Alors que les élections à l’ADG Cognac s’annoncent pour le printemps 2011, le SVBC Cognac relance la proposition de quota d’exploitation. Visées électoralistes sans doute mais aussi indéniable constance du syndicat qui, sur la thématique de la souplesse, n’abandonne pas l’idée d’arrachage temporaire volontaire.

 

 

svbc.jpgLes vignes qui gagnent de l’argent et celles qui en perdent. Treize ans après « les cuves qui gagnent de l’argent et celles qui en perdent » de Philippe Sabouraud (quand, en 1997, le viticulteur-distillateur participait aux réunions publiques organisées par feu la FSVC), une chose frappe, la permanence du discours. Entre-temps, il y a eu la réforme de l’OCM vin, le plan d’adaptation de la viticulture charentaise, le plan d’avenir viticole, l’affectation parcellaire. Mais les partisans de la cure d’amaigrissement du vignoble charentais demeurent. Ils se retrouvent majoritairement au sein du SVBC. Aujourd’hui, le syndicat surfe sur la thématique de la souplesse. « Plus on aura de souplesse, plus on aura de facilité à passer la crise. »

 

 

Cette souplesse, il la voit plus que jamais dans l’arrachage « des ha en trop », comme une jolie fille souhaiterait se débarrasser de quelques kilos indésirables. Le syndicat se sert de l’affectation parcellaire – que la critique du système ancien a tout de même contribué à mettre en place – comme d’un repoussoir.

pas de mots assez durs

Lors d’une conférence de presse tenue à Cognac le 21 octobre 2010, François-Jérôme Prioton et Stéphane Roy, respectivement président et vice-président du SVBC, n’ont pas eu de mots assez durs pour les opérateurs « autres débouchés ». « Nous doutions encore de la pertinence de l’affectation aux autres débouchés. Hélas l’expérience de la dernière récolte nous enlève nos derniers doutes. Les négociants « autres débouchés » se sont moqués des viticulteurs. Ils se comportent comme des parasites de la filière Cognac. Leur marché est un marché opportuniste. Ces propos sont durs mais, en les tenant, nous sommes dans notre rôle de syndicalistes. Nous les assumons pleinement ».

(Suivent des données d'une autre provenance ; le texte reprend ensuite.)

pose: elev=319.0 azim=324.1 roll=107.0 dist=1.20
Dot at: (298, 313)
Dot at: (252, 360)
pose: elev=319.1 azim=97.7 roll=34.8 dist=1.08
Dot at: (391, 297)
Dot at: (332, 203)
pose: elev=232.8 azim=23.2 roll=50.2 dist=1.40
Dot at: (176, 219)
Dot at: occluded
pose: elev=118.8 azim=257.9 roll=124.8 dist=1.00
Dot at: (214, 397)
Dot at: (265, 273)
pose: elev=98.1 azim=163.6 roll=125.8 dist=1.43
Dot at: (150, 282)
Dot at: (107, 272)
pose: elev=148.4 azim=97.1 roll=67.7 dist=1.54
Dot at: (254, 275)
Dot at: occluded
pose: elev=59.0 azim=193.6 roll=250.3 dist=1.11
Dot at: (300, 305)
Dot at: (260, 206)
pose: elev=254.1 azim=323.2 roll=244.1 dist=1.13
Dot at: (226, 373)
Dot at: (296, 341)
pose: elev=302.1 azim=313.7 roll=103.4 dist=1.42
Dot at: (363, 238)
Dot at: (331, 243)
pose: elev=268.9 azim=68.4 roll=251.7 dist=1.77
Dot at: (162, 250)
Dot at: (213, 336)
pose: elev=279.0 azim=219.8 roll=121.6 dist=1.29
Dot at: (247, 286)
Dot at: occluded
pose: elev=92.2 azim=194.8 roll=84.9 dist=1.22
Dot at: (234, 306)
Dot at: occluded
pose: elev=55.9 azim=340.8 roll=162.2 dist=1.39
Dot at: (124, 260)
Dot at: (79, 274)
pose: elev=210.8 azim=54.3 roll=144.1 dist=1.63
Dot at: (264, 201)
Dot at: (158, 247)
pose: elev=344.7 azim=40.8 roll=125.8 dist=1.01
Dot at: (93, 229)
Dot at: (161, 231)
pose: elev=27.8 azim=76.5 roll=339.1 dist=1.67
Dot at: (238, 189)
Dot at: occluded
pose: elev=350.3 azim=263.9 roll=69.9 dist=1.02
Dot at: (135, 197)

François-Jérôme Prioton s’est d’abord attaché à prouver le peu
d’adhésion des viticulteurs à l’affectation hors Cognac. « Sur 2 312 viticulteurs ayant affecté aux “autres débouchés”, 958 n’ont affecté que des vignes en deuxième feuille, c’est-à-dire des vignes déjà extournées de facto du Cognac. Cela signe l’échec du système. » Stéphane Roy, lui, s’est focalisé sur l’aspect économique. Il a cité le chiffre de 50 € l’hl vol. comme étant celui du prix de revient d’un hl vol. de vin en Charentes. « Ce chiffre, a-t-il dit, découle directement de l’étude de coût de revient d’un ha de vigne par le BNIC. Le prix de l’ha de vigne ressort en 2010 à 6 377 € de l’ha. Divisez cette somme par un rendement moyen de 120 hl vol./ha et vous obtenez le chiffre de 50 € de l’hl. » Les dirigeants du SVBC l’ont comparé au prix moyen des autres débouchés, de 22 € de l’hl vol. Leur conclusion : « Pourquoi cultiver des ha qui ne sont pas rentables ! » Et de poursuivre : « Nous sommes dans une situation intenable : soit jeter 20 % de notre récolte, soit vendre à moitié prix à des gens sans scrupule, en courant le risque d’être dénoncé par les autres régions pour des hauts rendements que nous ne sommes pas toujours capables de produire. Il va falloir réfléchir autrement. »

le quota d’exploitation

Pour le SVBC, le « réfléchir autrement » porte un nom. C’est le quota d’exploitation. Les représentants du syndicat ont pris l’exemple d’une exploitation de 20 ha de vigne. « Admettons que le rendement Cognac soit de 9 hl AP/ha. Le droit à produire “historique” s’élève à 180 hl AP. L’exploitation peut choisir de le produire sur 20 ha mais aussi sur 18 ou 17, en pratiquant l’arrachage temporaire, c’est-à-dire en conservant en portefeuille ses droits à produire. Pour nous, il s’agit d’une mesure de gestion extrêmement positive. C’est vrai qu’elle présente un gros défaut : elle risque de créer une tension sur les marchés “autres débouchés” et condamner à terme les opérateurs “vins”. Mais c’est le prix à payer pour offrir un véritable avenir économique aux exploitations. »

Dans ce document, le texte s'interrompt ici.